Could you repeat every line of text in the rows below word for word, leaving the pictures out of your answer?

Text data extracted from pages
%%

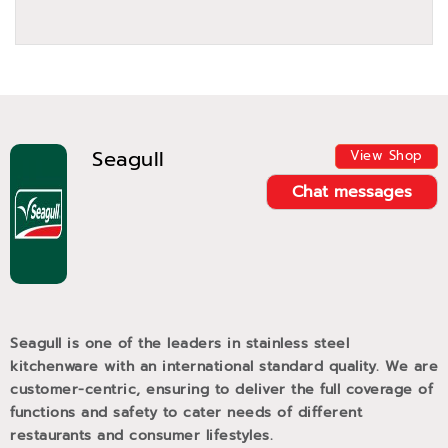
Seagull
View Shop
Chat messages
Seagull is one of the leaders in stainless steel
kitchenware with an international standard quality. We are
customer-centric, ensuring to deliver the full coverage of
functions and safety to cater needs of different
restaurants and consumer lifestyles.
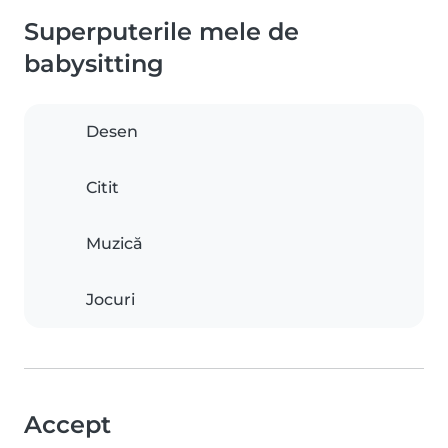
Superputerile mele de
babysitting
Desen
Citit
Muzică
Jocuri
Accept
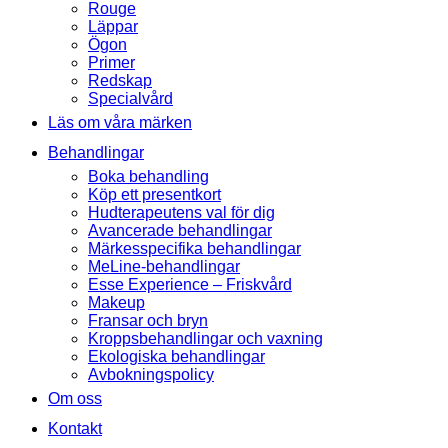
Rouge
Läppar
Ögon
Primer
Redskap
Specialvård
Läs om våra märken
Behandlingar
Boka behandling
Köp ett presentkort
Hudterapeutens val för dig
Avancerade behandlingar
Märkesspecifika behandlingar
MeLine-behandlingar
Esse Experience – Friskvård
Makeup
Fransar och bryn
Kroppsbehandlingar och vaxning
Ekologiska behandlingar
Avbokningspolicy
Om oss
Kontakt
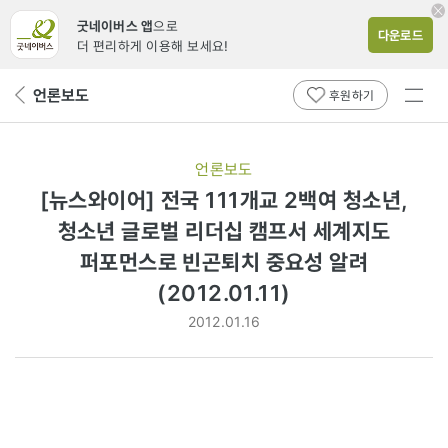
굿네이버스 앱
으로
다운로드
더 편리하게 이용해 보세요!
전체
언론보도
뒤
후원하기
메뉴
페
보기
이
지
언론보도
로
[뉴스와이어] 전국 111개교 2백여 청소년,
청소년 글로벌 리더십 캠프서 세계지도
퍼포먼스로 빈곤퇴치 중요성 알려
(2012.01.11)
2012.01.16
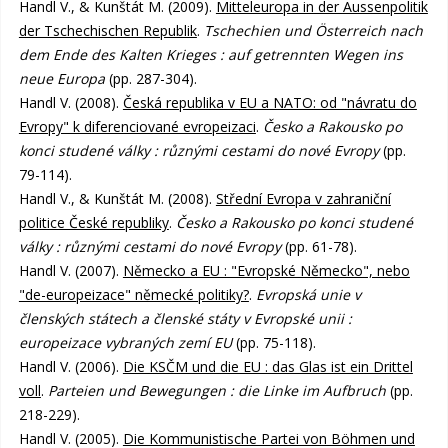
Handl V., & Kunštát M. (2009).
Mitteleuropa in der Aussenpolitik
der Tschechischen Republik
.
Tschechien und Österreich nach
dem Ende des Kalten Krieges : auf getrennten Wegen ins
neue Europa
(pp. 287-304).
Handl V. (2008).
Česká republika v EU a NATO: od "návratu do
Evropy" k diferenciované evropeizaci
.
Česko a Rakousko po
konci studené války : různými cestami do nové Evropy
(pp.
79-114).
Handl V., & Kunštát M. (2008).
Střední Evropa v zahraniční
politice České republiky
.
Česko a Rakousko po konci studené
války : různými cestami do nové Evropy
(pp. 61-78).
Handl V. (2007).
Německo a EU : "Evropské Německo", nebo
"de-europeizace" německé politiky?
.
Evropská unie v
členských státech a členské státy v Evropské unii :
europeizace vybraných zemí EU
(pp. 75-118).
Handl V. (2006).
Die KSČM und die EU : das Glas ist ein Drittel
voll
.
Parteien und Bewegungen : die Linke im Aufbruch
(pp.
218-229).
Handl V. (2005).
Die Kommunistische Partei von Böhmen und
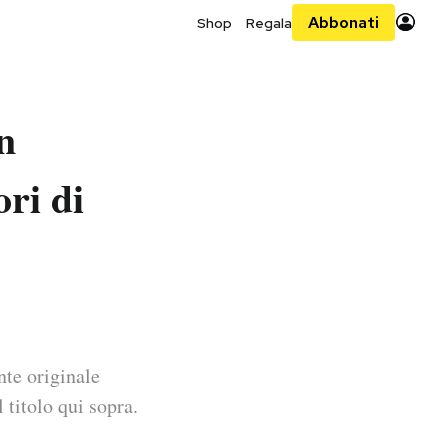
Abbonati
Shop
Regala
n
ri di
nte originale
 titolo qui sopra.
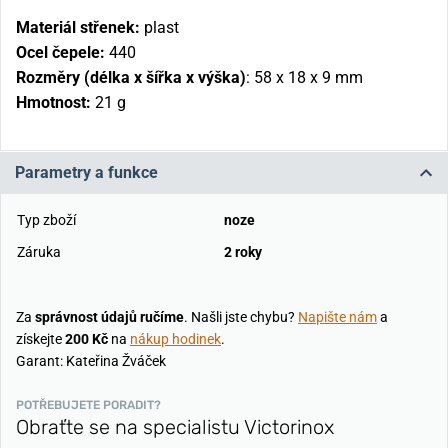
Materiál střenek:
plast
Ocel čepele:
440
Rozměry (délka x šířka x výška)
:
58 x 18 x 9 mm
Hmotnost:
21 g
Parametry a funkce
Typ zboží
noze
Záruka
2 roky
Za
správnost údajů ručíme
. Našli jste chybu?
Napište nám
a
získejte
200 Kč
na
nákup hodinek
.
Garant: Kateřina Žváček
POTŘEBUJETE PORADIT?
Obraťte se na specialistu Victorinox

%%

Expected answer:
Seagull
View Shop
Chat messages
Seagull is one of the leaders in stainless steel
kitchenware with an international standard quality. We are
customer-centric, ensuring to deliver the full coverage of
functions and safety to cater needs of different
restaurants and consumer lifestyles.
Superputerile mele de
babysitting
Desen
Citit
Muzică
Jocuri
Accept
Rouge
Läppar
Ögon
Primer
Redskap
Specialvård
Läs om våra märken
Behandlingar
Boka behandling
Köp ett presentkort
Hudterapeutens val för dig
Avancerade behandlingar
Märkesspecifika behandlingar
MeLine-behandlingar
Esse Experience – Friskvård
Makeup
Fransar och bryn
Kroppsbehandlingar och vaxning
Ekologiska behandlingar
Avbokningspolicy
Om oss
Kontakt
굿네이버스 앱
으로
다운로드
더 편리하게 이용해 보세요!
전체
언론보도
뒤
후원하기
메뉴
페
보기
이
지
언론보도
로
[뉴스와이어] 전국 111개교 2백여 청소년,
청소년 글로벌 리더십 캠프서 세계지도
퍼포먼스로 빈곤퇴치 중요성 알려
(2012.01.11)
2012.01.16
Handl V., & Kunštát M. (2009).
Mitteleuropa in der Aussenpolitik
der Tschechischen Republik
.
Tschechien und Österreich nach
dem Ende des Kalten Krieges : auf getrennten Wegen ins
neue Europa
(pp. 287-304).
Handl V. (2008).
Česká republika v EU a NATO: od "návratu do
Evropy" k diferenciované evropeizaci
.
Česko a Rakousko po
konci studené války : různými cestami do nové Evropy
(pp.
79-114).
Handl V., & Kunštát M. (2008).
Střední Evropa v zahraniční
politice České republiky
.
Česko a Rakousko po konci studené
války : různými cestami do nové Evropy
(pp. 61-78).
Handl V. (2007).
Německo a EU : "Evropské Německo", nebo
"de-europeizace" německé politiky?
.
Evropská unie v
členských státech a členské státy v Evropské unii :
europeizace vybraných zemí EU
(pp. 75-118).
Handl V. (2006).
Die KSČM und die EU : das Glas ist ein Drittel
voll
.
Parteien und Bewegungen : die Linke im Aufbruch
(pp.
218-229).
Handl V. (2005).
Die Kommunistische Partei von Böhmen und
Abbonati
Shop
Regala
n
ri di
nte originale
 titolo qui sopra.
Materiál střenek:
plast
Ocel čepele:
440
Rozměry (délka x šířka x výška)
:
58 x 18 x 9 mm
Hmotnost:
21 g
Parametry a funkce
Typ zboží
noze
Záruka
2 roky
Za
správnost údajů ručíme
. Našli jste chybu?
Napište nám
a
získejte
200 Kč
na
nákup hodinek
.
Garant: Kateřina Žváček
POTŘEBUJETE PORADIT?
Obraťte se na specialistu Victorinox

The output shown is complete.